I do remember being behind a truck in the French Alps and the driver had to stop and do a three point turn to get around a few hairpin bends.

The other thing I omitted from my post was to have standing room in the van - nothing worse than having to stoop all the time.

This what I have james cook Search Results: Motorhomes on mobile.de


----------



## lebesset (May 1, 2014)

vwalan said:


> prison vans in Cars, Motorcycles & Vehicles | eBay
> lots of choice here. the iveco daily ones are quite good as well.



had a look at that alan 


would you really buy from someone who says you can drive a 5.2 tonne vehicle on a normal car licence ?


----------



## vwalan (May 1, 2014)

if you passed your test pre 97 you can . 
upto 7.5ton . 8,25 with a trailer . 
or vehicle upto 3,500kggvw with any trailer as long as you dont break the towing vehicles trainweight . that could be 11/12ton .


----------



## FULL TIMER (May 1, 2014)

I'm with Alan on this , the ex prison trucks make great conversions and I doubt you would find anything better insulated,,,,,,,,,, but then I am a little biased


----------



## Bear1 (May 2, 2014)

Wow blown away by the massive response from all you guys thanks 
Right the vw t25 the reason ive been looking at one is that I previously have had vws in various different makes so I know my way round em fairly well for a start.

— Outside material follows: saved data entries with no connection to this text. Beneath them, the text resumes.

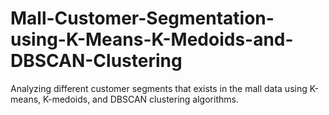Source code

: # Mall-Customer-Segmentation-using-K-Means-K-Medoids-and-DBSCAN-Clustering
Analyzing different customer segments that exists in the mall data using K-means, K-medoids, and DBSCAN clustering algorithms.
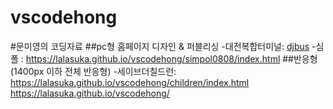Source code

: # vscodehong
#문미영의 코딩자료
##pc형 홈페이지 디자인 & 퍼블리싱
-대전복합터미널: <a href='https://lalasuka.github.io/vscodehong/djbus(html0803)/index.html'>djbus</a>
-심폴 : https://lalasuka.github.io/vscodehong/simpol0808/index.html
##반응형 (1400px 이하 전체 반응형)
-세이브더칠드런: https://lalasuka.github.io/vscodehong/children/index.html
https://lalasuka.github.io/vscodehong/
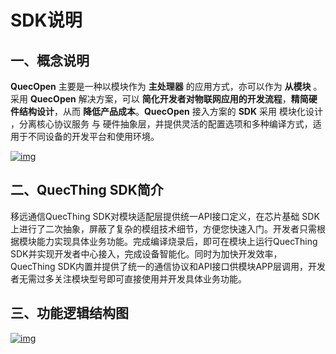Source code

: # SDK说明

## __一、概念说明__

__QuecOpen__ 主要是一种以模块作为 __主处理器__ 的应用方式，亦可以作为 __从模块__ 。采用 __QuecOpen__ 解决方案，可以 __简化开发者对物联网应用的开发流程__，__精简硬件结构设计__，从而 __降低产品成本__。__QuecOpen__ 接入方案的 __SDK__ 采用 模块化设计 ，分离核心协议服务 与 硬件抽象层，并提供灵活的配置选项和多种编译方式，适用于不同设备的开发平台和使用环境。


<a data-fancybox title="img" href="/zh/deviceDevelop/develop/speediness/resource/QuecOpen/Speediness-QuecOpen-01.png">![img](/zh/deviceDevelop/develop/speediness/resource/QuecOpen/Speediness-QuecOpen-01.png)</a>


## __二、QuecThing SDK简介__
移远通信QuecThing SDK对模块适配层提供统一API接口定义，在芯片基础 SDK 上进行了二次抽象，屏蔽了复杂的模组技术细节，方便您快速入门。开发者只需根据模块能力实现具体业务功能。完成编译烧录后，即可在模块上运行QuecThing SDK并实现开发者中心接入，完成设备智能化。同时为加快开发效率，QuecThing SDK内置并提供了统一的通信协议和API接口供模块APP层调用，开发者无需过多关注模块型号即可直接使用并开发具体业务功能。


## __三、功能逻辑结构图__

<a data-fancybox title="img" href="/zh/deviceDevelop/develop/speediness/resource/QuecOpen/Speediness-QuecOpen-04.png">![img](/zh/deviceDevelop/develop/speediness/resource/QuecOpen/Speediness-QuecOpen-04.png)</a>
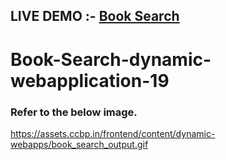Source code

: ## LIVE DEMO :- <a href="https://booksearch1.ccbp.tech/">Book Search</a>
# Book-Search-dynamic-webapplication-19

### Refer to the below image.</br>
https://assets.ccbp.in/frontend/content/dynamic-webapps/book_search_output.gif</br></br>

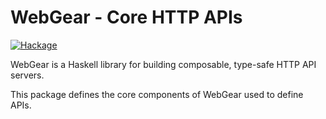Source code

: # WebGear - Core HTTP APIs

[![Hackage](https://img.shields.io/hackage/v/webgear-core)](https://hackage.haskell.org/package/webgear-core)

WebGear is a Haskell library for building composable, type-safe HTTP API servers.

This package defines the core components of WebGear used to define APIs.
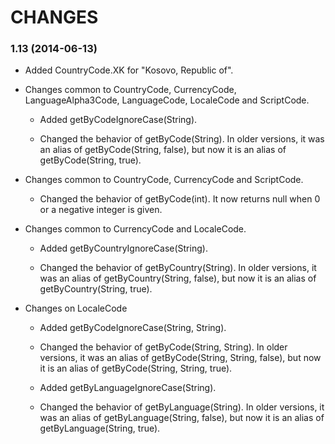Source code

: CHANGES
=======

### 1.13 (2014-06-13)

* Added CountryCode.XK for "Kosovo, Republic of".

* Changes common to CountryCode, CurrencyCode, LanguageAlpha3Code,
  LanguageCode, LocaleCode and ScriptCode.

  - Added getByCodeIgnoreCase(String).

  - Changed the behavior of getByCode(String). In older versions,
    it was an alias of getByCode(String, false), but now it is
    an alias of getByCode(String, true).

* Changes common to CountryCode, CurrencyCode and ScriptCode.

  - Changed the behavior of getByCode(int). It now returns null
    when 0 or a negative integer is given.

* Changes common to CurrencyCode and LocaleCode.

  - Added getByCountryIgnoreCase(String).

  - Changed the behavior of getByCountry(String). In older versions,
    it was an alias of getByCountry(String, false), but now it is
    an alias of getByCountry(String, true).

* Changes on LocaleCode

  - Added getByCodeIgnoreCase(String, String).

  - Changed the behavior of getByCode(String, String). In older
    versions, it was an alias of getByCode(String, String, false),
	but now it is an alias of getByCode(String, String, true).

  - Added getByLanguageIgnoreCase(String).

  - Changed the behavior of getByLanguage(String). In older versions,
    it was an alias of getByLanguage(String, false), but now it is
	an alias of getByLanguage(String, true).
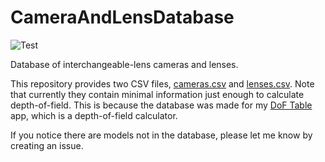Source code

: # CameraAndLensDatabase

![Test](https://github.com/sgryjp/CameraAndLensDatabase/workflows/Test/badge.svg?branch=main)

Database of interchangeable-lens cameras and lenses.

This repository provides two CSV files, [cameras.csv](cameras.csv) and
[lenses.csv](lenses.csv). Note that currently they contain minimal information
just enough to calculate depth-of-field. This is because the database was made
for my [DoF Table][dof-table] app, which is a depth-of-field calculator.

If you notice there are models not in the database, please let me know by
creating an issue.

[dof-table]: https://apps.apple.com/us/app/dof-table/id1016278440
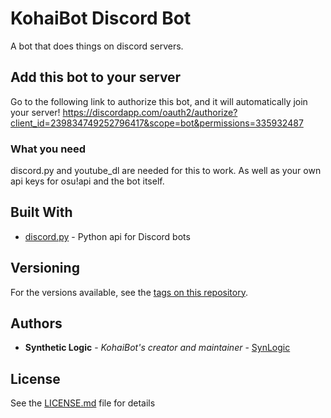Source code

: # KohaiBot Discord Bot

A bot that does things on discord servers.

## Add this bot to your server

Go to the following link to authorize this bot, and it will automatically join your server!
https://discordapp.com/oauth2/authorize?client_id=239834749252796417&scope=bot&permissions=335932487

### What you need

discord.py and youtube_dl are needed for this to work.  As well as your own api keys for osu!api and the bot itself.

## Built With

* [discord.py](https://github.com/Rapptz/discord.py) - Python api for Discord bots

## Versioning

For the versions available, see the [tags on this repository](https://github.com/synlogic/kohaibot-for-discord/tags). 

## Authors

* **Synthetic Logic** - *KohaiBot's creator and maintainer* - [SynLogic](https://github.com/synlogic)

## License

See the [LICENSE.md](LICENSE.md) file for details
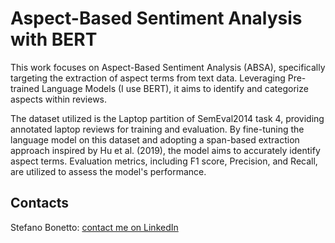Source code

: # Aspect-Based Sentiment Analysis with BERT

This work focuses on Aspect-Based Sentiment Analysis (ABSA), specifically targeting the extraction of aspect terms from text data. Leveraging Pre-trained Language Models (I use BERT), it aims to identify and categorize aspects within reviews. 

The dataset utilized is the Laptop partition of SemEval2014 task 4, providing annotated laptop reviews for training and evaluation. By fine-tuning the language model on this dataset and adopting a span-based extraction approach inspired by Hu et al. (2019), the model aims to accurately identify aspect terms. Evaluation metrics, including F1 score, Precision, and Recall, are utilized to assess the model's performance.


## Contacts

Stefano Bonetto: [contact me on LinkedIn](https://www.linkedin.com/in/stefano-bonetto)
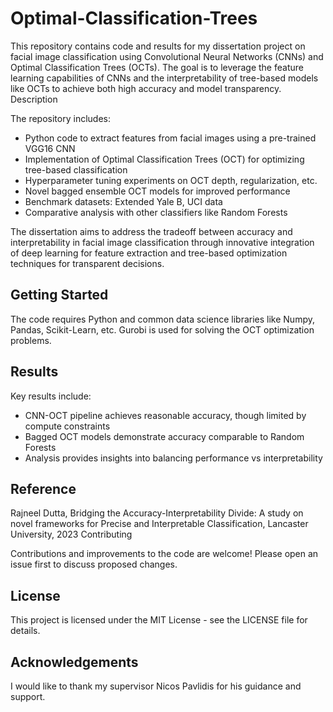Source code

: # Optimal-Classification-Trees

This repository contains code and results for my dissertation project on facial image classification using Convolutional Neural Networks (CNNs) and Optimal Classification Trees (OCTs). The goal is to leverage the feature learning capabilities of CNNs and the interpretability of tree-based models like OCTs to achieve both high accuracy and model transparency.
Description

The repository includes:

- Python code to extract features from facial images using a pre-trained VGG16 CNN
- Implementation of Optimal Classification Trees (OCT) for optimizing tree-based classification
- Hyperparameter tuning experiments on OCT depth, regularization, etc.
- Novel bagged ensemble OCT models for improved performance
- Benchmark datasets: Extended Yale B, UCI data
- Comparative analysis with other classifiers like Random Forests

The dissertation aims to address the tradeoff between accuracy and interpretability in facial image classification through innovative integration of deep learning for feature extraction and tree-based optimization techniques for transparent decisions.

## Getting Started

The code requires Python and common data science libraries like Numpy, Pandas, Scikit-Learn, etc. Gurobi is used for solving the OCT optimization problems.

## Results

Key results include:

- CNN-OCT pipeline achieves reasonable accuracy, though limited by compute constraints
- Bagged OCT models demonstrate accuracy comparable to Random Forests
- Analysis provides insights into balancing performance vs interpretability

## Reference

Rajneel Dutta, Bridging the Accuracy-Interpretability Divide: A study on novel frameworks for Precise and Interpretable Classification, Lancaster University, 2023
Contributing

Contributions and improvements to the code are welcome! Please open an issue first to discuss proposed changes.

## License

This project is licensed under the MIT License - see the LICENSE file for details.

## Acknowledgements

I would like to thank my supervisor Nicos Pavlidis for his guidance and support.

 
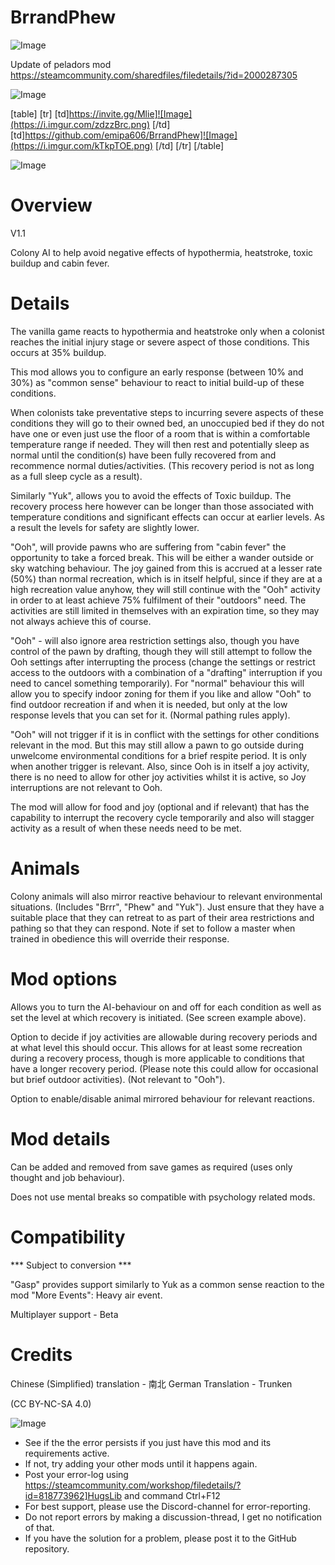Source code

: # BrrandPhew

![Image](https://i.imgur.com/WAEzk68.png)

Update of peladors mod
https://steamcommunity.com/sharedfiles/filedetails/?id=2000287305

![Image](https://i.imgur.com/7Gzt3Rg.png)


[table]
	[tr]
		[td]https://invite.gg/Mlie]![Image](https://i.imgur.com/zdzzBrc.png)
[/td]
		[td]https://github.com/emipa606/BrrandPhew]![Image](https://i.imgur.com/kTkpTOE.png)
[/td]
	[/tr]
[/table]
	
![Image](https://i.imgur.com/NOW7jU1.png)


# Overview
 V1.1

Colony AI to help avoid negative effects of hypothermia, heatstroke, toxic buildup and cabin fever.

# Details


The vanilla game reacts to hypothermia and heatstroke only when a colonist reaches the initial injury stage or severe aspect of those conditions. This occurs at 35% buildup.

This mod allows you to configure an early response (between 10% and 30%) as &quot;common sense&quot; behaviour to react to initial build-up of these conditions.

When colonists take preventative steps to incurring severe aspects of these conditions they will go to their owned bed, an unoccupied bed if they do not have one or even just use the floor of a room that is within a comfortable temperature range if needed. They will then rest and potentially sleep as normal until the condition(s) have been fully recovered from and recommence normal duties/activities. (This recovery period is not as long as a full sleep cycle as a result).

Similarly &quot;Yuk&quot;, allows you to avoid the effects of Toxic buildup. The recovery process here however can be longer than those associated with temperature conditions and significant effects can occur at earlier levels. As a result the levels for safety are slightly lower.

&quot;Ooh&quot;, will provide pawns who are suffering from &quot;cabin fever&quot; the opportunity to take a forced break. This will be either a wander outside or sky watching behaviour. The joy gained from this is accrued at a lesser rate (50%) than normal recreation, which is in itself helpful, since if they are at a high recreation value anyhow, they will still continue with the &quot;Ooh&quot; activity in order to at least achieve 75% fulfilment of their &quot;outdoors&quot; need. The activities are still limited in themselves with an expiration time, so they may not always achieve this of course.

&quot;Ooh&quot; - will also ignore area restriction settings also, though you have control of the pawn by drafting, though they will still attempt to follow the Ooh settings after interrupting the process (change the settings or restrict access to the outdoors with a combination of a &quot;drafting&quot; interruption if you need to cancel something temporarily). For &quot;normal&quot; behaviour this will allow you to specify indoor zoning for them if you like and allow &quot;Ooh&quot; to find outdoor recreation if and when it is needed, but only at the low response levels that you can set for it. (Normal pathing rules apply).

&quot;Ooh&quot; will not trigger if it is in conflict with the settings for other conditions relevant in the mod. But this may still allow a pawn to go outside during unwelcome environmental conditions for a brief respite period. It is only when another trigger is relevant. Also, since Ooh is in itself a joy activity, there is no need to allow for other joy activities whilst it is active, so Joy interruptions are not relevant to Ooh.

The mod will allow for food and joy (optional and if relevant) that has the capability to interrupt the recovery cycle temporarily and also will stagger activity as a result of when these needs need to be met.

# Animals


Colony animals will also mirror reactive behaviour to relevant environmental situations. (Includes &quot;Brrr&quot;, &quot;Phew&quot; and &quot;Yuk&quot;). Just ensure that they have a suitable place that they can retreat to as part of their area restrictions and pathing so that they can respond. Note if set to follow a master when trained in obedience this will override their response.

# Mod options


Allows you to turn the AI-behaviour on and off for each condition as well as set the level at which recovery is initiated. (See screen example above).

Option to decide if joy activities are allowable during recovery periods and at what level this should occur. This allows for at least some recreation during a recovery process, though is more applicable to conditions that have a longer recovery period. (Please note this could allow for occasional but brief outdoor activities). (Not relevant to &quot;Ooh&quot;).

Option to enable/disable animal mirrored behaviour for relevant reactions.

# Mod details


Can be added and removed from save games as required (uses only thought and job behaviour).

Does not use mental breaks so compatible with psychology related mods.

# Compatibility
 *** Subject to conversion ***

&quot;Gasp&quot; provides support similarly to Yuk as a common sense reaction to the mod &quot;More Events&quot;: Heavy air event.

Multiplayer support - Beta


# Credits


Chinese (Simplified) translation - 南北
German Translation - Trunken


(CC BY-NC-SA 4.0)


![Image](https://i.imgur.com/Rs6T6cr.png)



-  See if the the error persists if you just have this mod and its requirements active.
-  If not, try adding your other mods until it happens again.
-  Post your error-log using https://steamcommunity.com/workshop/filedetails/?id=818773962]HugsLib and command Ctrl+F12
-  For best support, please use the Discord-channel for error-reporting.
-  Do not report errors by making a discussion-thread, I get no notification of that.
-  If you have the solution for a problem, please post it to the GitHub repository.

The cost for a decent nick one with a few bits and bobs to tidy up is around £3000 ish and as I don't expect to have much more than a few grand knocking about money is tight ie im not going to be able to afford a 24k all singing all dancing new van!!. So figured id get a diesel/turbo diesel one for economy. The other reasons I was considering a small vehicle is that my dad bought a winibago some years ago and struggled to get it up country lanes and when parked was unable to visit any of the places he wanted to in it. He quickly sold it through frustration and bought a caravan instead, with that in mind I don't want a huge van. As im not overly fussed about space either as I pretty much own bugger all and am not looking for a massively luxurious van. That said im going to have another good root about at vans and see if any of your suggestions may be more suitable ie shower ( my plan is/was to go to the gym most days and shower there).
Started an inventory list today just to get me thinking heres what I got so far.

leisure battery
basic tool kit ie spanners/sockets set,jack, 
heater
12v-230v inverter
massive jug for water
solar battery charger
cargo nets attatch to roof for storage
extra top mattress for bed
thick sleeping bag/extra thick winter bedding
window blackout of some sort
extra security imobiliser, strengthened locks etc
ziplock bags
12w or preferably 16w car battery charger
travel log/blog 
plastic storage containers
hot water bottle
make a hidden compartment, drawer under seats?
Candles/t lights


my main concern right now is cash flow the worst thing that can happen is getting caught with your pants down. Is there agencies that can set you p work abroad??? Im pretty open to what I do I don't mind grafting but just from my recent experience of searching for work constantly ad getting very little regular employment over the past few years its tough out there, at least in Northants it is lol  Im looking at certain other safe guards/low cash regular money spinners. I can do from my laptop ie setting up an online drop ship business, investigate how to make money blogging, youtube videos etc


----------



## Bear1 (May 2, 2014)

Just been looking about on the old tinternet and found this
Mercedes 508 diesel motorhome conversion | eBay
I imagine a van like this would be more practical to dwell in from your suggestions so far?


----------